Meski Mas Arian bukanlah tipikal lelaki buaya, tidak menghilangkan kemungkinan Mas Arian akan tergoda dengan wanita lain. Apa lagi sekarang rumah tangga kami dalam kondisi rumit, membuatku semakin cemas.
Seminggu ini kujalani tanpa semangat. Sesekali aku akan membantu Mbak Ina memasak di dapur. Untung saja Mbak Ina termasuk orang yang banyak bicara dan humoris membuatku selalu tertawa dibuatnya. Walau kutau banyak pertanyaan dalam hati wanita itu setiap melihatku menangis diam-diam, dia tidak mau bertanya dan malah melontarkan lelucon yang membuatnya sedikit terhibur.
Drrt... drrt...
Terdengar bunyi getaran ponselku yang kuletak di atas meja di kamarku. Mama Nisa menelpon. Seketika aku menjadi gugup, bingung akan mengatakan apa nanti.
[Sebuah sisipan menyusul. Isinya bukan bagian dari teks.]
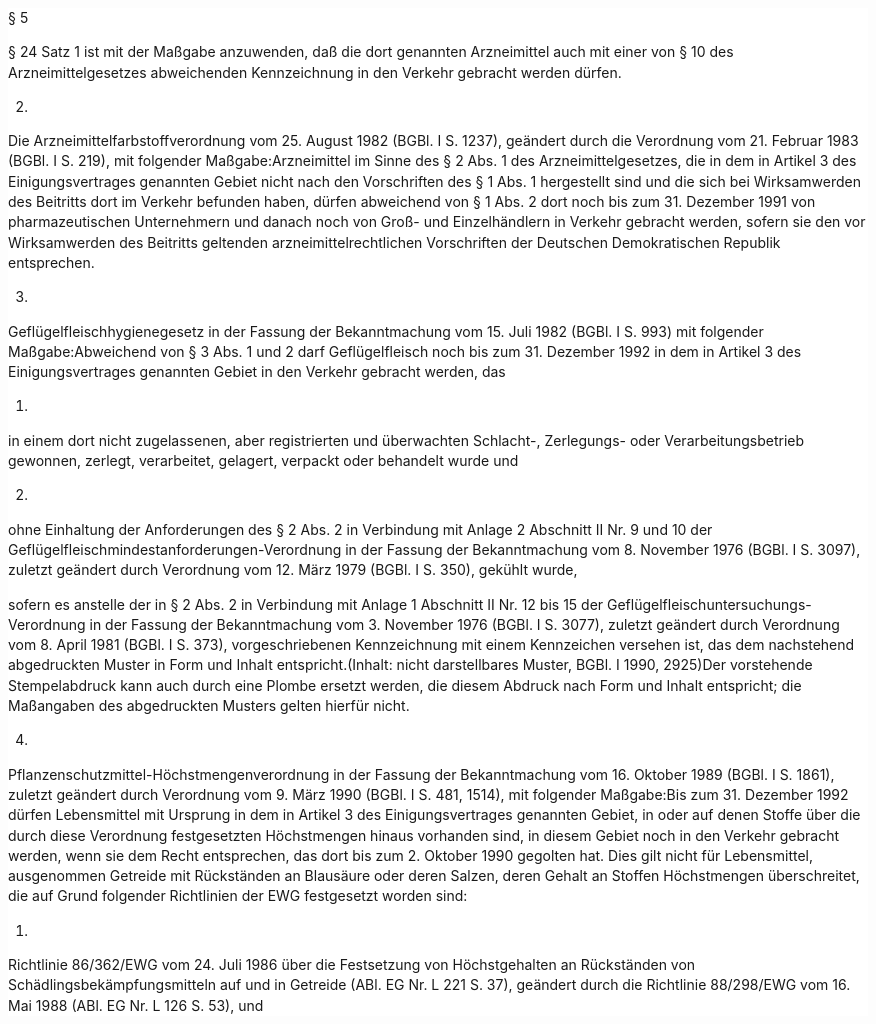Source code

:   
  
  
  
  
  
  
  
§ 5

§ 24 Satz 1 ist mit der Maßgabe anzuwenden, daß die dort genannten Arzneimittel auch mit einer von § 10 des Arzneimittelgesetzes abweichenden Kennzeichnung in den Verkehr gebracht werden dürfen.

2.  
Die Arzneimittelfarbstoffverordnung vom 25. August 1982 (BGBl. I S. 1237), geändert durch die Verordnung vom 21. Februar 1983 (BGBl. I S. 219), mit folgender Maßgabe:Arzneimittel im Sinne des § 2 Abs. 1 des Arzneimittelgesetzes, die in dem in Artikel 3 des Einigungsvertrages genannten Gebiet nicht nach den Vorschriften des § 1 Abs. 1 hergestellt sind und die sich bei Wirksamwerden des Beitritts dort im Verkehr befunden haben, dürfen abweichend von § 1 Abs. 2 dort noch bis zum 31. Dezember 1991 von pharmazeutischen Unternehmern und danach noch von Groß- und Einzelhändlern in Verkehr gebracht werden, sofern sie den vor Wirksamwerden des Beitritts geltenden arzneimittelrechtlichen Vorschriften der Deutschen Demokratischen Republik entsprechen.

3.  
Geflügelfleischhygienegesetz in der Fassung der Bekanntmachung vom 15. Juli 1982 (BGBl. I S. 993) mit folgender Maßgabe:Abweichend von § 3 Abs. 1 und 2 darf Geflügelfleisch noch bis zum 31. Dezember 1992 in dem in Artikel 3 des Einigungsvertrages genannten Gebiet in den Verkehr gebracht werden, das

1.  
in einem dort nicht zugelassenen, aber registrierten und überwachten Schlacht-, Zerlegungs- oder Verarbeitungsbetrieb gewonnen, zerlegt, verarbeitet, gelagert, verpackt oder behandelt wurde und

2.  
ohne Einhaltung der Anforderungen des § 2 Abs. 2 in Verbindung mit Anlage 2 Abschnitt II Nr. 9 und 10 der Geflügelfleischmindestanforderungen-Verordnung in der Fassung der Bekanntmachung vom 8. November 1976 (BGBl. I S. 3097), zuletzt geändert durch Verordnung vom 12. März 1979 (BGBl. I S. 350), gekühlt wurde,

sofern es anstelle der in § 2 Abs. 2 in Verbindung mit Anlage 1 Abschnitt II Nr. 12 bis 15 der Geflügelfleischuntersuchungs-Verordnung in der Fassung der Bekanntmachung vom 3. November 1976 (BGBl. I S. 3077), zuletzt geändert durch Verordnung vom 8. April 1981 (BGBl. I S. 373), vorgeschriebenen Kennzeichnung mit einem Kennzeichen versehen ist, das dem nachstehend abgedruckten Muster in Form und Inhalt entspricht.(Inhalt: nicht darstellbares Muster, BGBl. I 1990, 2925)Der vorstehende Stempelabdruck kann auch durch eine Plombe ersetzt werden, die diesem Abdruck nach Form und Inhalt entspricht; die Maßangaben des abgedruckten Musters gelten hierfür nicht.

4.  
Pflanzenschutzmittel-Höchstmengenverordnung in der Fassung der Bekanntmachung vom 16. Oktober 1989 (BGBl. I S. 1861), zuletzt geändert durch Verordnung vom 9. März 1990 (BGBl. I S. 481, 1514), mit folgender Maßgabe:Bis zum 31. Dezember 1992 dürfen Lebensmittel mit Ursprung in dem in Artikel 3 des Einigungsvertrages genannten Gebiet, in oder auf denen Stoffe über die durch diese Verordnung festgesetzten Höchstmengen hinaus vorhanden sind, in diesem Gebiet noch in den Verkehr gebracht werden, wenn sie dem Recht entsprechen, das dort bis zum 2. Oktober 1990 gegolten hat. Dies gilt nicht für Lebensmittel, ausgenommen Getreide mit Rückständen an Blausäure oder deren Salzen, deren Gehalt an Stoffen Höchstmengen überschreitet, die auf Grund folgender Richtlinien der EWG festgesetzt worden sind:

1.  
Richtlinie 86/362/EWG vom 24. Juli 1986 über die Festsetzung von Höchstgehalten an Rückständen von Schädlingsbekämpfungsmitteln auf und in Getreide (ABl. EG Nr. L 221 S. 37), geändert durch die Richtlinie 88/298/EWG vom 16. Mai 1988 (ABl. EG Nr. L 126 S. 53), und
Akhirnya aku memilih mengabaikan saja. Kuletakkan kembali ponselku di tempat semula, namun beberapa saat kemudian, ponselku kembali bergetar. Mama Nisa menelpon lagi, aku tidak sampai hati jika harus mengabaikan lagi.
"Halo Mah?" Sapaku.
"Halo Shara, kenapa lama sekali ngangkatnya?" tanya Mama di sebrang sana.
"Ah itu Mah, tadi ponselku aku tinggal di kam... Eh maksudku ponselku aku silent." Jawabku dengan gugup, hampir saja aku keceplosan ingin mengatakan sedang memasak tadi. Mama terdengar menggumam paham.
"Suami kamu mana Sayang, dari tadi dihubungi nggak diangkat-angkat?"
"Eh, anu... Mas Arian... anu Mah..." Aduh mati aku, aku harus jawab apa. "Mas Arian lagi mandi Mah, kayaknya ponselnya lagi lowbatt tuh."
"Ohh, ya sudah. Nanti kalau Arian sudah selasai mandi suruh telpon balik ya. Mama mau ngomong."
"I iya Mah." jawab ku gugup. Untung Mama percaya.
"Gimana sayang bulan madunya, kamu senang kan di sana?" tanya Mama tiba-tiba. Aku harus jawab apa lagi.